Photo by Martin Vorel on Libreshot
Parfois elles savent qu’elles sont différentes mais ne savent pas pourquoi. Parfois elles ne le savent pas encore et s’épuisent à faire semblant d’être comme les autres. Et parfois, elles savent très bien qu’elles sont neuroatypiques autistes mais elles cachent cette différence pour ne pas se faire discriminer (mais, ça, c’est un sujet pour un autre jour). Dans tous les cas, elles souffrent et sont plus à risque de problèmes de santé mentale et de arrêts de travail répétés. D’ailleurs, tout comme aves les femmes qui obtiennent leur « carte de membre » du club select des personnes ayant un TDAH, les femmes reçoivent généralement leur carte sur le tard, après qu’on a identifié et aidé son enfant.

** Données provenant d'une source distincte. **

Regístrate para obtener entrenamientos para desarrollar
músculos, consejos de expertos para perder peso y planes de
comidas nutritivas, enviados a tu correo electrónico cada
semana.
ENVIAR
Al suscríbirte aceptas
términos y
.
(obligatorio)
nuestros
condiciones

Mais, je ne suis pas psychiatre ni psychologue. En quoi ça me concerne?
Eh bien, si vous travaillez dans le domaine de la santé ou de l’éducation, il est fort à parier que vous avez au moins une collègue NNI dans votre entourage. Après tout, selon les dernières statistiques, il s’agit tout de même de milieux majoritairement féminins. Et cette personne ne demande rien d’autre qu’on l’accepte, qu’on la comprenne et qu’on la voie telle qu’elle est vraiment. Elle ne veut pas être « guérie ». Elle ne veut pas qu’on la prenne en pitié. Et elle ne veut surtout pas qu’on lui dise « T’es autiste? Vraiment? Mais ça ne parait tellement pas! » (Mais ça aussi, c’est un sujet pour un autre jour) Ce qu’elle veut, c’est un environnement neuroinclusif sécuritaire (voire bienveillant, accueillant et ouvert à la différence) où elle peut se permette d’arrêter de se cacher, de faire semblant d’être comme les autres.
Photo by Pavel Danilyuk on Pexels
Ceci s’applique également aux filles dans les classes. Souvent elles sont oubliées, ou vues comme gênées, studieuses, antisociales, et à la limite même « ayant des difficultés à gérer leurs hormones » On va souvent leur coller l’étiquette d’hypothèse de trouble bipolaire ou trouble de la personnalité limite à confirmer à l’âge adulte. Imaginez ce que ça peut faire sur l’estime de soi de la personne?
Ce n’est pas grave, il faut simplement comprendre que notre quête du savoir est imparfaite et qu’elle s’améliore avec le temps. On ne peut pas savoir ce qu’on ne sait pas. Le danger, c’est d’ignorer qu’on a des choses à apprendre. En ce mois de sensibilisation de l’autisme, rappelons-nous que nous avons encore beaucoup de choses à apprendre sur l’autisme, la neuroatypie et la neuroinclusion.